Mike Barthel: Survey work is standardized enough at this point that we can simply meet industry standards and then mention the details of how we did what we did when we explain our methodology. For instance, we rarely mention in the body of a Pew Research Center report that survey data are weighted (though you would always find that level of detail in the methodology section). For data science tools, everything is still new and there aren’t yet universally accepted industry standards for how to use machine learning, so we want to be fully transparent about our decisions and their limitations at the outset. We try to give more detail about how we got to our conclusions. As a result, it can be hard to provide our major findings without those caveats — which can mean that the substance of the findings is a little harder to follow.

Adam Hughes: One of the biggest challenges is that error in machine learning models is not as easy to describe as a survey’s margin of error. We report statistics like precision and recall (which convey information about a predictive model’s false positive and false negative rate), and we provide information about the agreement between a model’s decisions and human decisions. But for many readers, these quantities may be harder to interpret than a statement about a particular point estimate’s uncertainty and the margin of error applied to probability survey sampling. So it might be the case that readers become overconfident in a particular finding.

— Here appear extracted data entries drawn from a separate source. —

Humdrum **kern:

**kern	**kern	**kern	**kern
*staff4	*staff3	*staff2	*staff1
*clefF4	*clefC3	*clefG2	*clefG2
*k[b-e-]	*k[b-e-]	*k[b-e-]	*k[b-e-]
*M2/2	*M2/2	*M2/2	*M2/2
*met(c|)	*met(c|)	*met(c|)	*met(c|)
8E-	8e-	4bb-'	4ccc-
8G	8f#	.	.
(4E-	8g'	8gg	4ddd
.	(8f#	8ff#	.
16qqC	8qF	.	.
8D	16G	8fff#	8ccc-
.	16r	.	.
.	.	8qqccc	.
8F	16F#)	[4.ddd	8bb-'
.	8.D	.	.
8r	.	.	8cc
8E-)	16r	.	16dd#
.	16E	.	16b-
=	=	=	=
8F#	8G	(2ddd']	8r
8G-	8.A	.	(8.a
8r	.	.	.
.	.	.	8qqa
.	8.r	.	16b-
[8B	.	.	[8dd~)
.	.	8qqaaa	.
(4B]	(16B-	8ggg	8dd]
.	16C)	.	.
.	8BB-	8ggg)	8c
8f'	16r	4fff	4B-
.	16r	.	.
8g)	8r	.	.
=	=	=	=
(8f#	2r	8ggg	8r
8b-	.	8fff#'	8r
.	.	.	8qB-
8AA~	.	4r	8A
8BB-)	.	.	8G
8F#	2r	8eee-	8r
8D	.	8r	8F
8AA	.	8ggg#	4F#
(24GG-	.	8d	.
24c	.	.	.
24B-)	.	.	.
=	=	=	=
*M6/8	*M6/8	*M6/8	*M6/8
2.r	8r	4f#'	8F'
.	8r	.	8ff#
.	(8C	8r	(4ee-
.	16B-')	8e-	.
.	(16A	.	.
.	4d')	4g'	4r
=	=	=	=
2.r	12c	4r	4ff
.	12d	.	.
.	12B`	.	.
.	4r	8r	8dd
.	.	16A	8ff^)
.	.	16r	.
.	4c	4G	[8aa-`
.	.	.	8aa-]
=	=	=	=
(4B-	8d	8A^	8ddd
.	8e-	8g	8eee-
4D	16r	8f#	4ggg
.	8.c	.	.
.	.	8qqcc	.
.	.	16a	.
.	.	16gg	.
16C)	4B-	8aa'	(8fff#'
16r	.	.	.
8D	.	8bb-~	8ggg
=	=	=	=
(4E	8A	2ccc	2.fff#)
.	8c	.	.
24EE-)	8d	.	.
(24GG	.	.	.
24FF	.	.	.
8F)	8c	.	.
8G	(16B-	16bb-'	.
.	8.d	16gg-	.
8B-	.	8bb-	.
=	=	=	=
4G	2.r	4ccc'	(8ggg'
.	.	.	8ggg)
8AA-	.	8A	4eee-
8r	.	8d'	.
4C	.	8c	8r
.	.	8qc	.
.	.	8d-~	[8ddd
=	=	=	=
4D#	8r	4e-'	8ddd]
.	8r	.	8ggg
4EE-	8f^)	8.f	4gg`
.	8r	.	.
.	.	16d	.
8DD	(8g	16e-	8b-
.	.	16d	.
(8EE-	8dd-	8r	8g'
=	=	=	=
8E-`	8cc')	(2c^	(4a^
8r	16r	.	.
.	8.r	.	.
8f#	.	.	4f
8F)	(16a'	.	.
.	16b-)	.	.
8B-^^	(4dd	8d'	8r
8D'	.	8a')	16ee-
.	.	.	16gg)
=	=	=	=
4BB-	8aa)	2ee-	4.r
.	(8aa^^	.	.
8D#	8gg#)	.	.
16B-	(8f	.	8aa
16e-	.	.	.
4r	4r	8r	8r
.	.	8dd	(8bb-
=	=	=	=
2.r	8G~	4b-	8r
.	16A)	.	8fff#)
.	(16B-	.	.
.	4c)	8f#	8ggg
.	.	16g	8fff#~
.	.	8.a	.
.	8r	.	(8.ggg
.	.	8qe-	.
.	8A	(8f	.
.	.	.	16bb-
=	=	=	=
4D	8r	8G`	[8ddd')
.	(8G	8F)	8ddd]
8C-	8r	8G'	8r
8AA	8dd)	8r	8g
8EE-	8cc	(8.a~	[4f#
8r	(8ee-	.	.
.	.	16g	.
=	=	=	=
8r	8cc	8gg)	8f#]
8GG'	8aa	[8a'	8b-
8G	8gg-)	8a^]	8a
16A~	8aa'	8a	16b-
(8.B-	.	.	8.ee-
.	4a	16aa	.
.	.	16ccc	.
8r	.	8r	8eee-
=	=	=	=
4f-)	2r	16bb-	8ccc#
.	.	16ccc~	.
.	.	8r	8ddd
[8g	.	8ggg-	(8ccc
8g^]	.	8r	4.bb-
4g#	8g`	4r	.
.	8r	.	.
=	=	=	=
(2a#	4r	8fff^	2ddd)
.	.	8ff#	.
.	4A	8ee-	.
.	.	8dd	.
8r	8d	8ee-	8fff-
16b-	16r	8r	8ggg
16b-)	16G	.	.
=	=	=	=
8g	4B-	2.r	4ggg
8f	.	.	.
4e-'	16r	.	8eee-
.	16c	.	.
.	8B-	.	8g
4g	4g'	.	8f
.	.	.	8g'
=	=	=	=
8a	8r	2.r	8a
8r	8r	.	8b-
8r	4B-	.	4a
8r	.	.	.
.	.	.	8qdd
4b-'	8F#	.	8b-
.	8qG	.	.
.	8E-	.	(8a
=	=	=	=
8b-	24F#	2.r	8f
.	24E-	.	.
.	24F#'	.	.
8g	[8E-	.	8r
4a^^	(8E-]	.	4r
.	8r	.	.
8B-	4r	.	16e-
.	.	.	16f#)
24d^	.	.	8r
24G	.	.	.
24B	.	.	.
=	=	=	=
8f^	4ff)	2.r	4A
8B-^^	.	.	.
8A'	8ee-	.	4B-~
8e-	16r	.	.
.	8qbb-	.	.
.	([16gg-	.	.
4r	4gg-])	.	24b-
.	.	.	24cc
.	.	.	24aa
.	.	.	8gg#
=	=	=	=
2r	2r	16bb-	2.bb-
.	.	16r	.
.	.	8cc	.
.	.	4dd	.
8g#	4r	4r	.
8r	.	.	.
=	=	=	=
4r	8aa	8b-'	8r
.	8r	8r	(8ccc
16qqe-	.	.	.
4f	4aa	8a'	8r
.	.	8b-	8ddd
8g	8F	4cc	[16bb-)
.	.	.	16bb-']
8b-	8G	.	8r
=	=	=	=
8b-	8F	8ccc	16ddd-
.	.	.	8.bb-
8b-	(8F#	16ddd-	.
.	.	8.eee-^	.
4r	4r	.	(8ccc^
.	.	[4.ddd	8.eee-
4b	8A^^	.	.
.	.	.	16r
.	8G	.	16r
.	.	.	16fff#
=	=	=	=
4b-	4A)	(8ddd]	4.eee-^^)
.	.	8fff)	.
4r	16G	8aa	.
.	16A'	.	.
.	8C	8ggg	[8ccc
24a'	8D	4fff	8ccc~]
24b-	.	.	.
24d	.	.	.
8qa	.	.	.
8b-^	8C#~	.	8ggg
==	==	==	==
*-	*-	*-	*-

Jargon is definitely an issue. The language of data science is often unfriendly to outsiders. To explain what we mean by “support vector machine,” “random effects,” “word2vec,” and related terms, we write terminology sections in our reports that explain what we are talking about.

Dennis Quinn: Metaphors help a lot, as do short, declarative sentences. Sometimes you really have to break something down step-by-step in a way that might make you look silly to an expert — but you just have to do that. If you’re too afraid to look silly by over-explaining something, then some of your readers aren’t going to understand it.